Gabriella Belpre is an executive assistant in the Mayor’s Office by day, and a professional wrestler by night.
Gabriella Belpre is an executive assistant in the Mayor’s Office by day, and a professional wrestler by night.Read moreCHARLES FOX / Staff Photographer

It is tradition within professional wrestling that wrestlers have their ring gear with them at virtually all times, as they truly never know when they will be called upon to perform.

Being unprepared to do so is not an option.

Gabby Ortiz, 22, is no different. What's different about her is where her bag sits — underneath her desk inside Mayor Kenney's second-floor office in City Hall.

By day, Ortiz is Gabriella Belpre, Kenney's receptionist. By night, she's an independent professional wrestler. She's just getting her start — she doesn't have a character yet, she's a good guy, or a babyface, as it's called in wrestling — but she's already done something few of her peers have been able to: traveled to Japan to wrestle throughout the country. In fact, she's had more matches in Japan than in her native Philadelphia.

Three or four nights a week, she leaves Kenney's office and heads to the Monster Factory in Paulsboro or the Ring of Honor Dojo in Bristol, where she takes out the bag she keeps under her desk and transforms from her City Hall life to her wrestling life.

"I have to balance it because I love both of these things so much and I am 100 percent committed to having it all, and I will," Ortiz said.

Ortiz's colleagues in City Hall, including Kenney, know about her burgeoning career as a wrestler, and Kenney endorsed her Japanese excursion this summer.

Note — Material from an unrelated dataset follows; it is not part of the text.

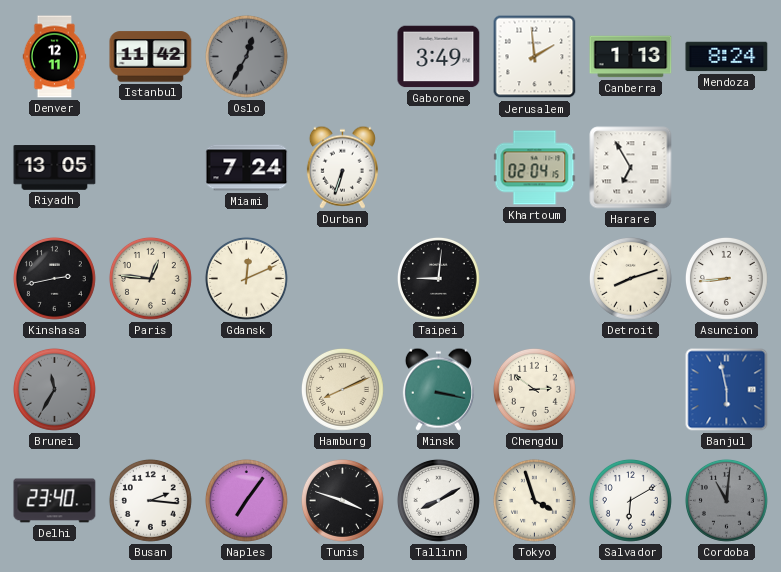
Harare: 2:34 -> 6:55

"The mayor asks me about it occasionally when he gets a second," Ortiz said while sitting in one of the meeting rooms that connects to Kenney's office. "They're all aware of it and I'm sure they're reluctantly supportive, because I don't think they want me to get hurt. I wouldn't want them to get hurt."

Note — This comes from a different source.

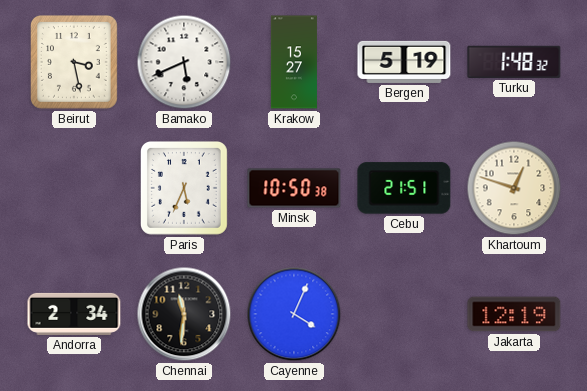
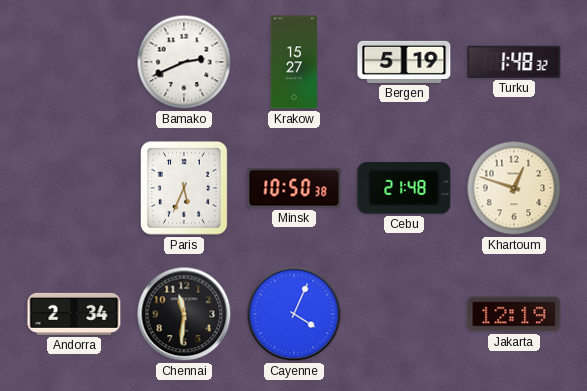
Beirut: 3:28 -> none
Bamako: 5:41 -> 2:41
Cebu: 21:51 -> 21:48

But getting hurt comes with the territory in professional wrestling, and Ortiz has had her share of bumps and bruises on her petite frame while performing her duties in the Mayor's Office. 

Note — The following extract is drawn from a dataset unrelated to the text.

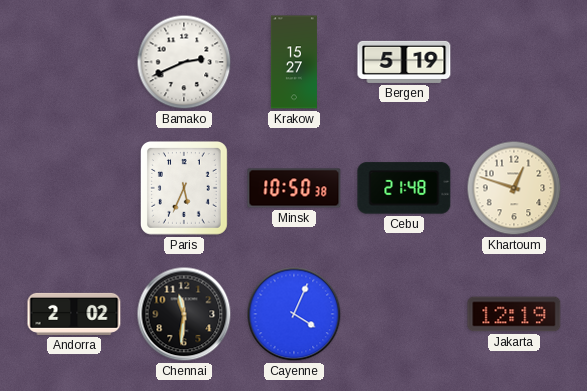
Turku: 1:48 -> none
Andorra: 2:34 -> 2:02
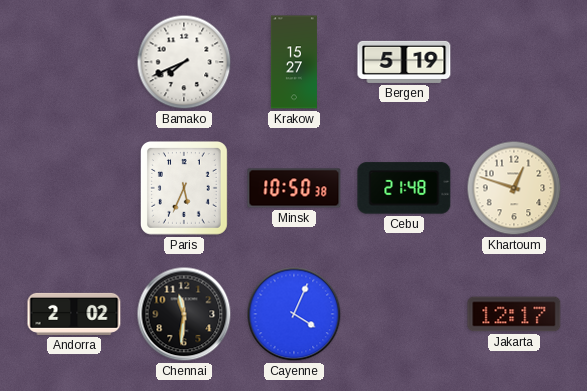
Bamako: 2:41 -> 7:41
Jakarta: 12:19 -> 12:17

Her job funds her wrestling habit. She was working at Woody's, on hiatus from training because she couldn't afford it, when she ran into Kenney, who offered her a job in his administration. He had worked with her mother, Sharon Ortiz-Belpre, City Council director of administrative services, who died from substance abuse in 2014 at 43. "She was the strongest woman I've ever known, I ever will know," Ortiz said. "She just had an amazing reputation here — despite whatever issue she had, she always worked hard."

"Gabby's mom was a smart, dedicated public servant, and her daughter is just the same. It's been my privilege to work with them both," Kenney said.

But Gabby's true calling is in the ring. Ortiz said it's what her mother would have wanted her to do. "She worked hard and she sacrificed her dreams to make sure I was OK, to make sure my dad was OK, my brother and my sister," Ortiz said. "I would think she'd want me to go for what I love to do."

Watching wrestling was a family activity when Ortiz was growing up in Fairmount, but she always figured her small frame — she's only 5 feet tall — would make entering the pro wresting arena difficult. "She's a tiny little thing," said Luis "Punishment" Martinez, one of her trainers at the Monster Factory. So she focused her efforts on acting and music.

But it was wrestling that incorporated all her artistic pursuits. "I always did all of these things separate and I was watching very objectively as an adult and not as a kid, just enjoying what was happening, and I was like, 'Wow! This is like an amalgamation of everything,' " she said.

As expected, Ortiz struggled with the physical aspect of professional wrestling, but her trainers were surprised by how well she could showcase her personality. In wrestling, you can teach the moves, but you can't teach charisma. "That was actually the easiest part for her, where she was able to portray different characters, so it wasn't just her speaking as herself," Martinez said. "She was able to portray something that wasn't her, which can be very challenging. I, for instance, cannot be something that I'm not. You can tell it's fake. With her, it was actually really natural. That was impressive."

She's been wrestling regularly since December, but when tryouts for the Japan trip came around this year, she still didn't think she was ready. "I wasn't going to do it," Ortiz said. "I was sick, I was ring-rusty because I hadn't been doing too many drills in the ring because I didn't want to get anyone else sick."

But another wrestler dropped out at the last minute.

As always, Ortiz's bag of wrestling gear was close by.

Ortiz was chosen, in part, because of her inexperience. The company she toured with, Stardom, wanted someone it could train from the ground up.

Martinez, who ran into his share of issues during the early days of his wrestling career, made sure Ortiz remained humble throughout the process.

"This business … it can get into people's heads really fast and the business will chew you up and spit you out," Martinez said. "I just wanted to make sure she stayed level-headed, and she did. She came back just as humble, and as soon as she came back, she was back at training."

After two months in Japan, Ortiz was back on the second floor of City Hall with her wrestling gear under her desk and yet another bruise.

This time, it was ring burn on her right knee.

With time, Ortiz will improve and her name and reputation will grow. That will come with a downside, however, as it will mean less and less time to commit to her day job at City Hall. "I really want to make it all work, and sometimes, I don't know if that's totally possible, but it's been possible so far, so I'm going to just keep going with it and see where everything takes me," she said.

But no matter where she goes, her bag of wrestling gear won't be far away.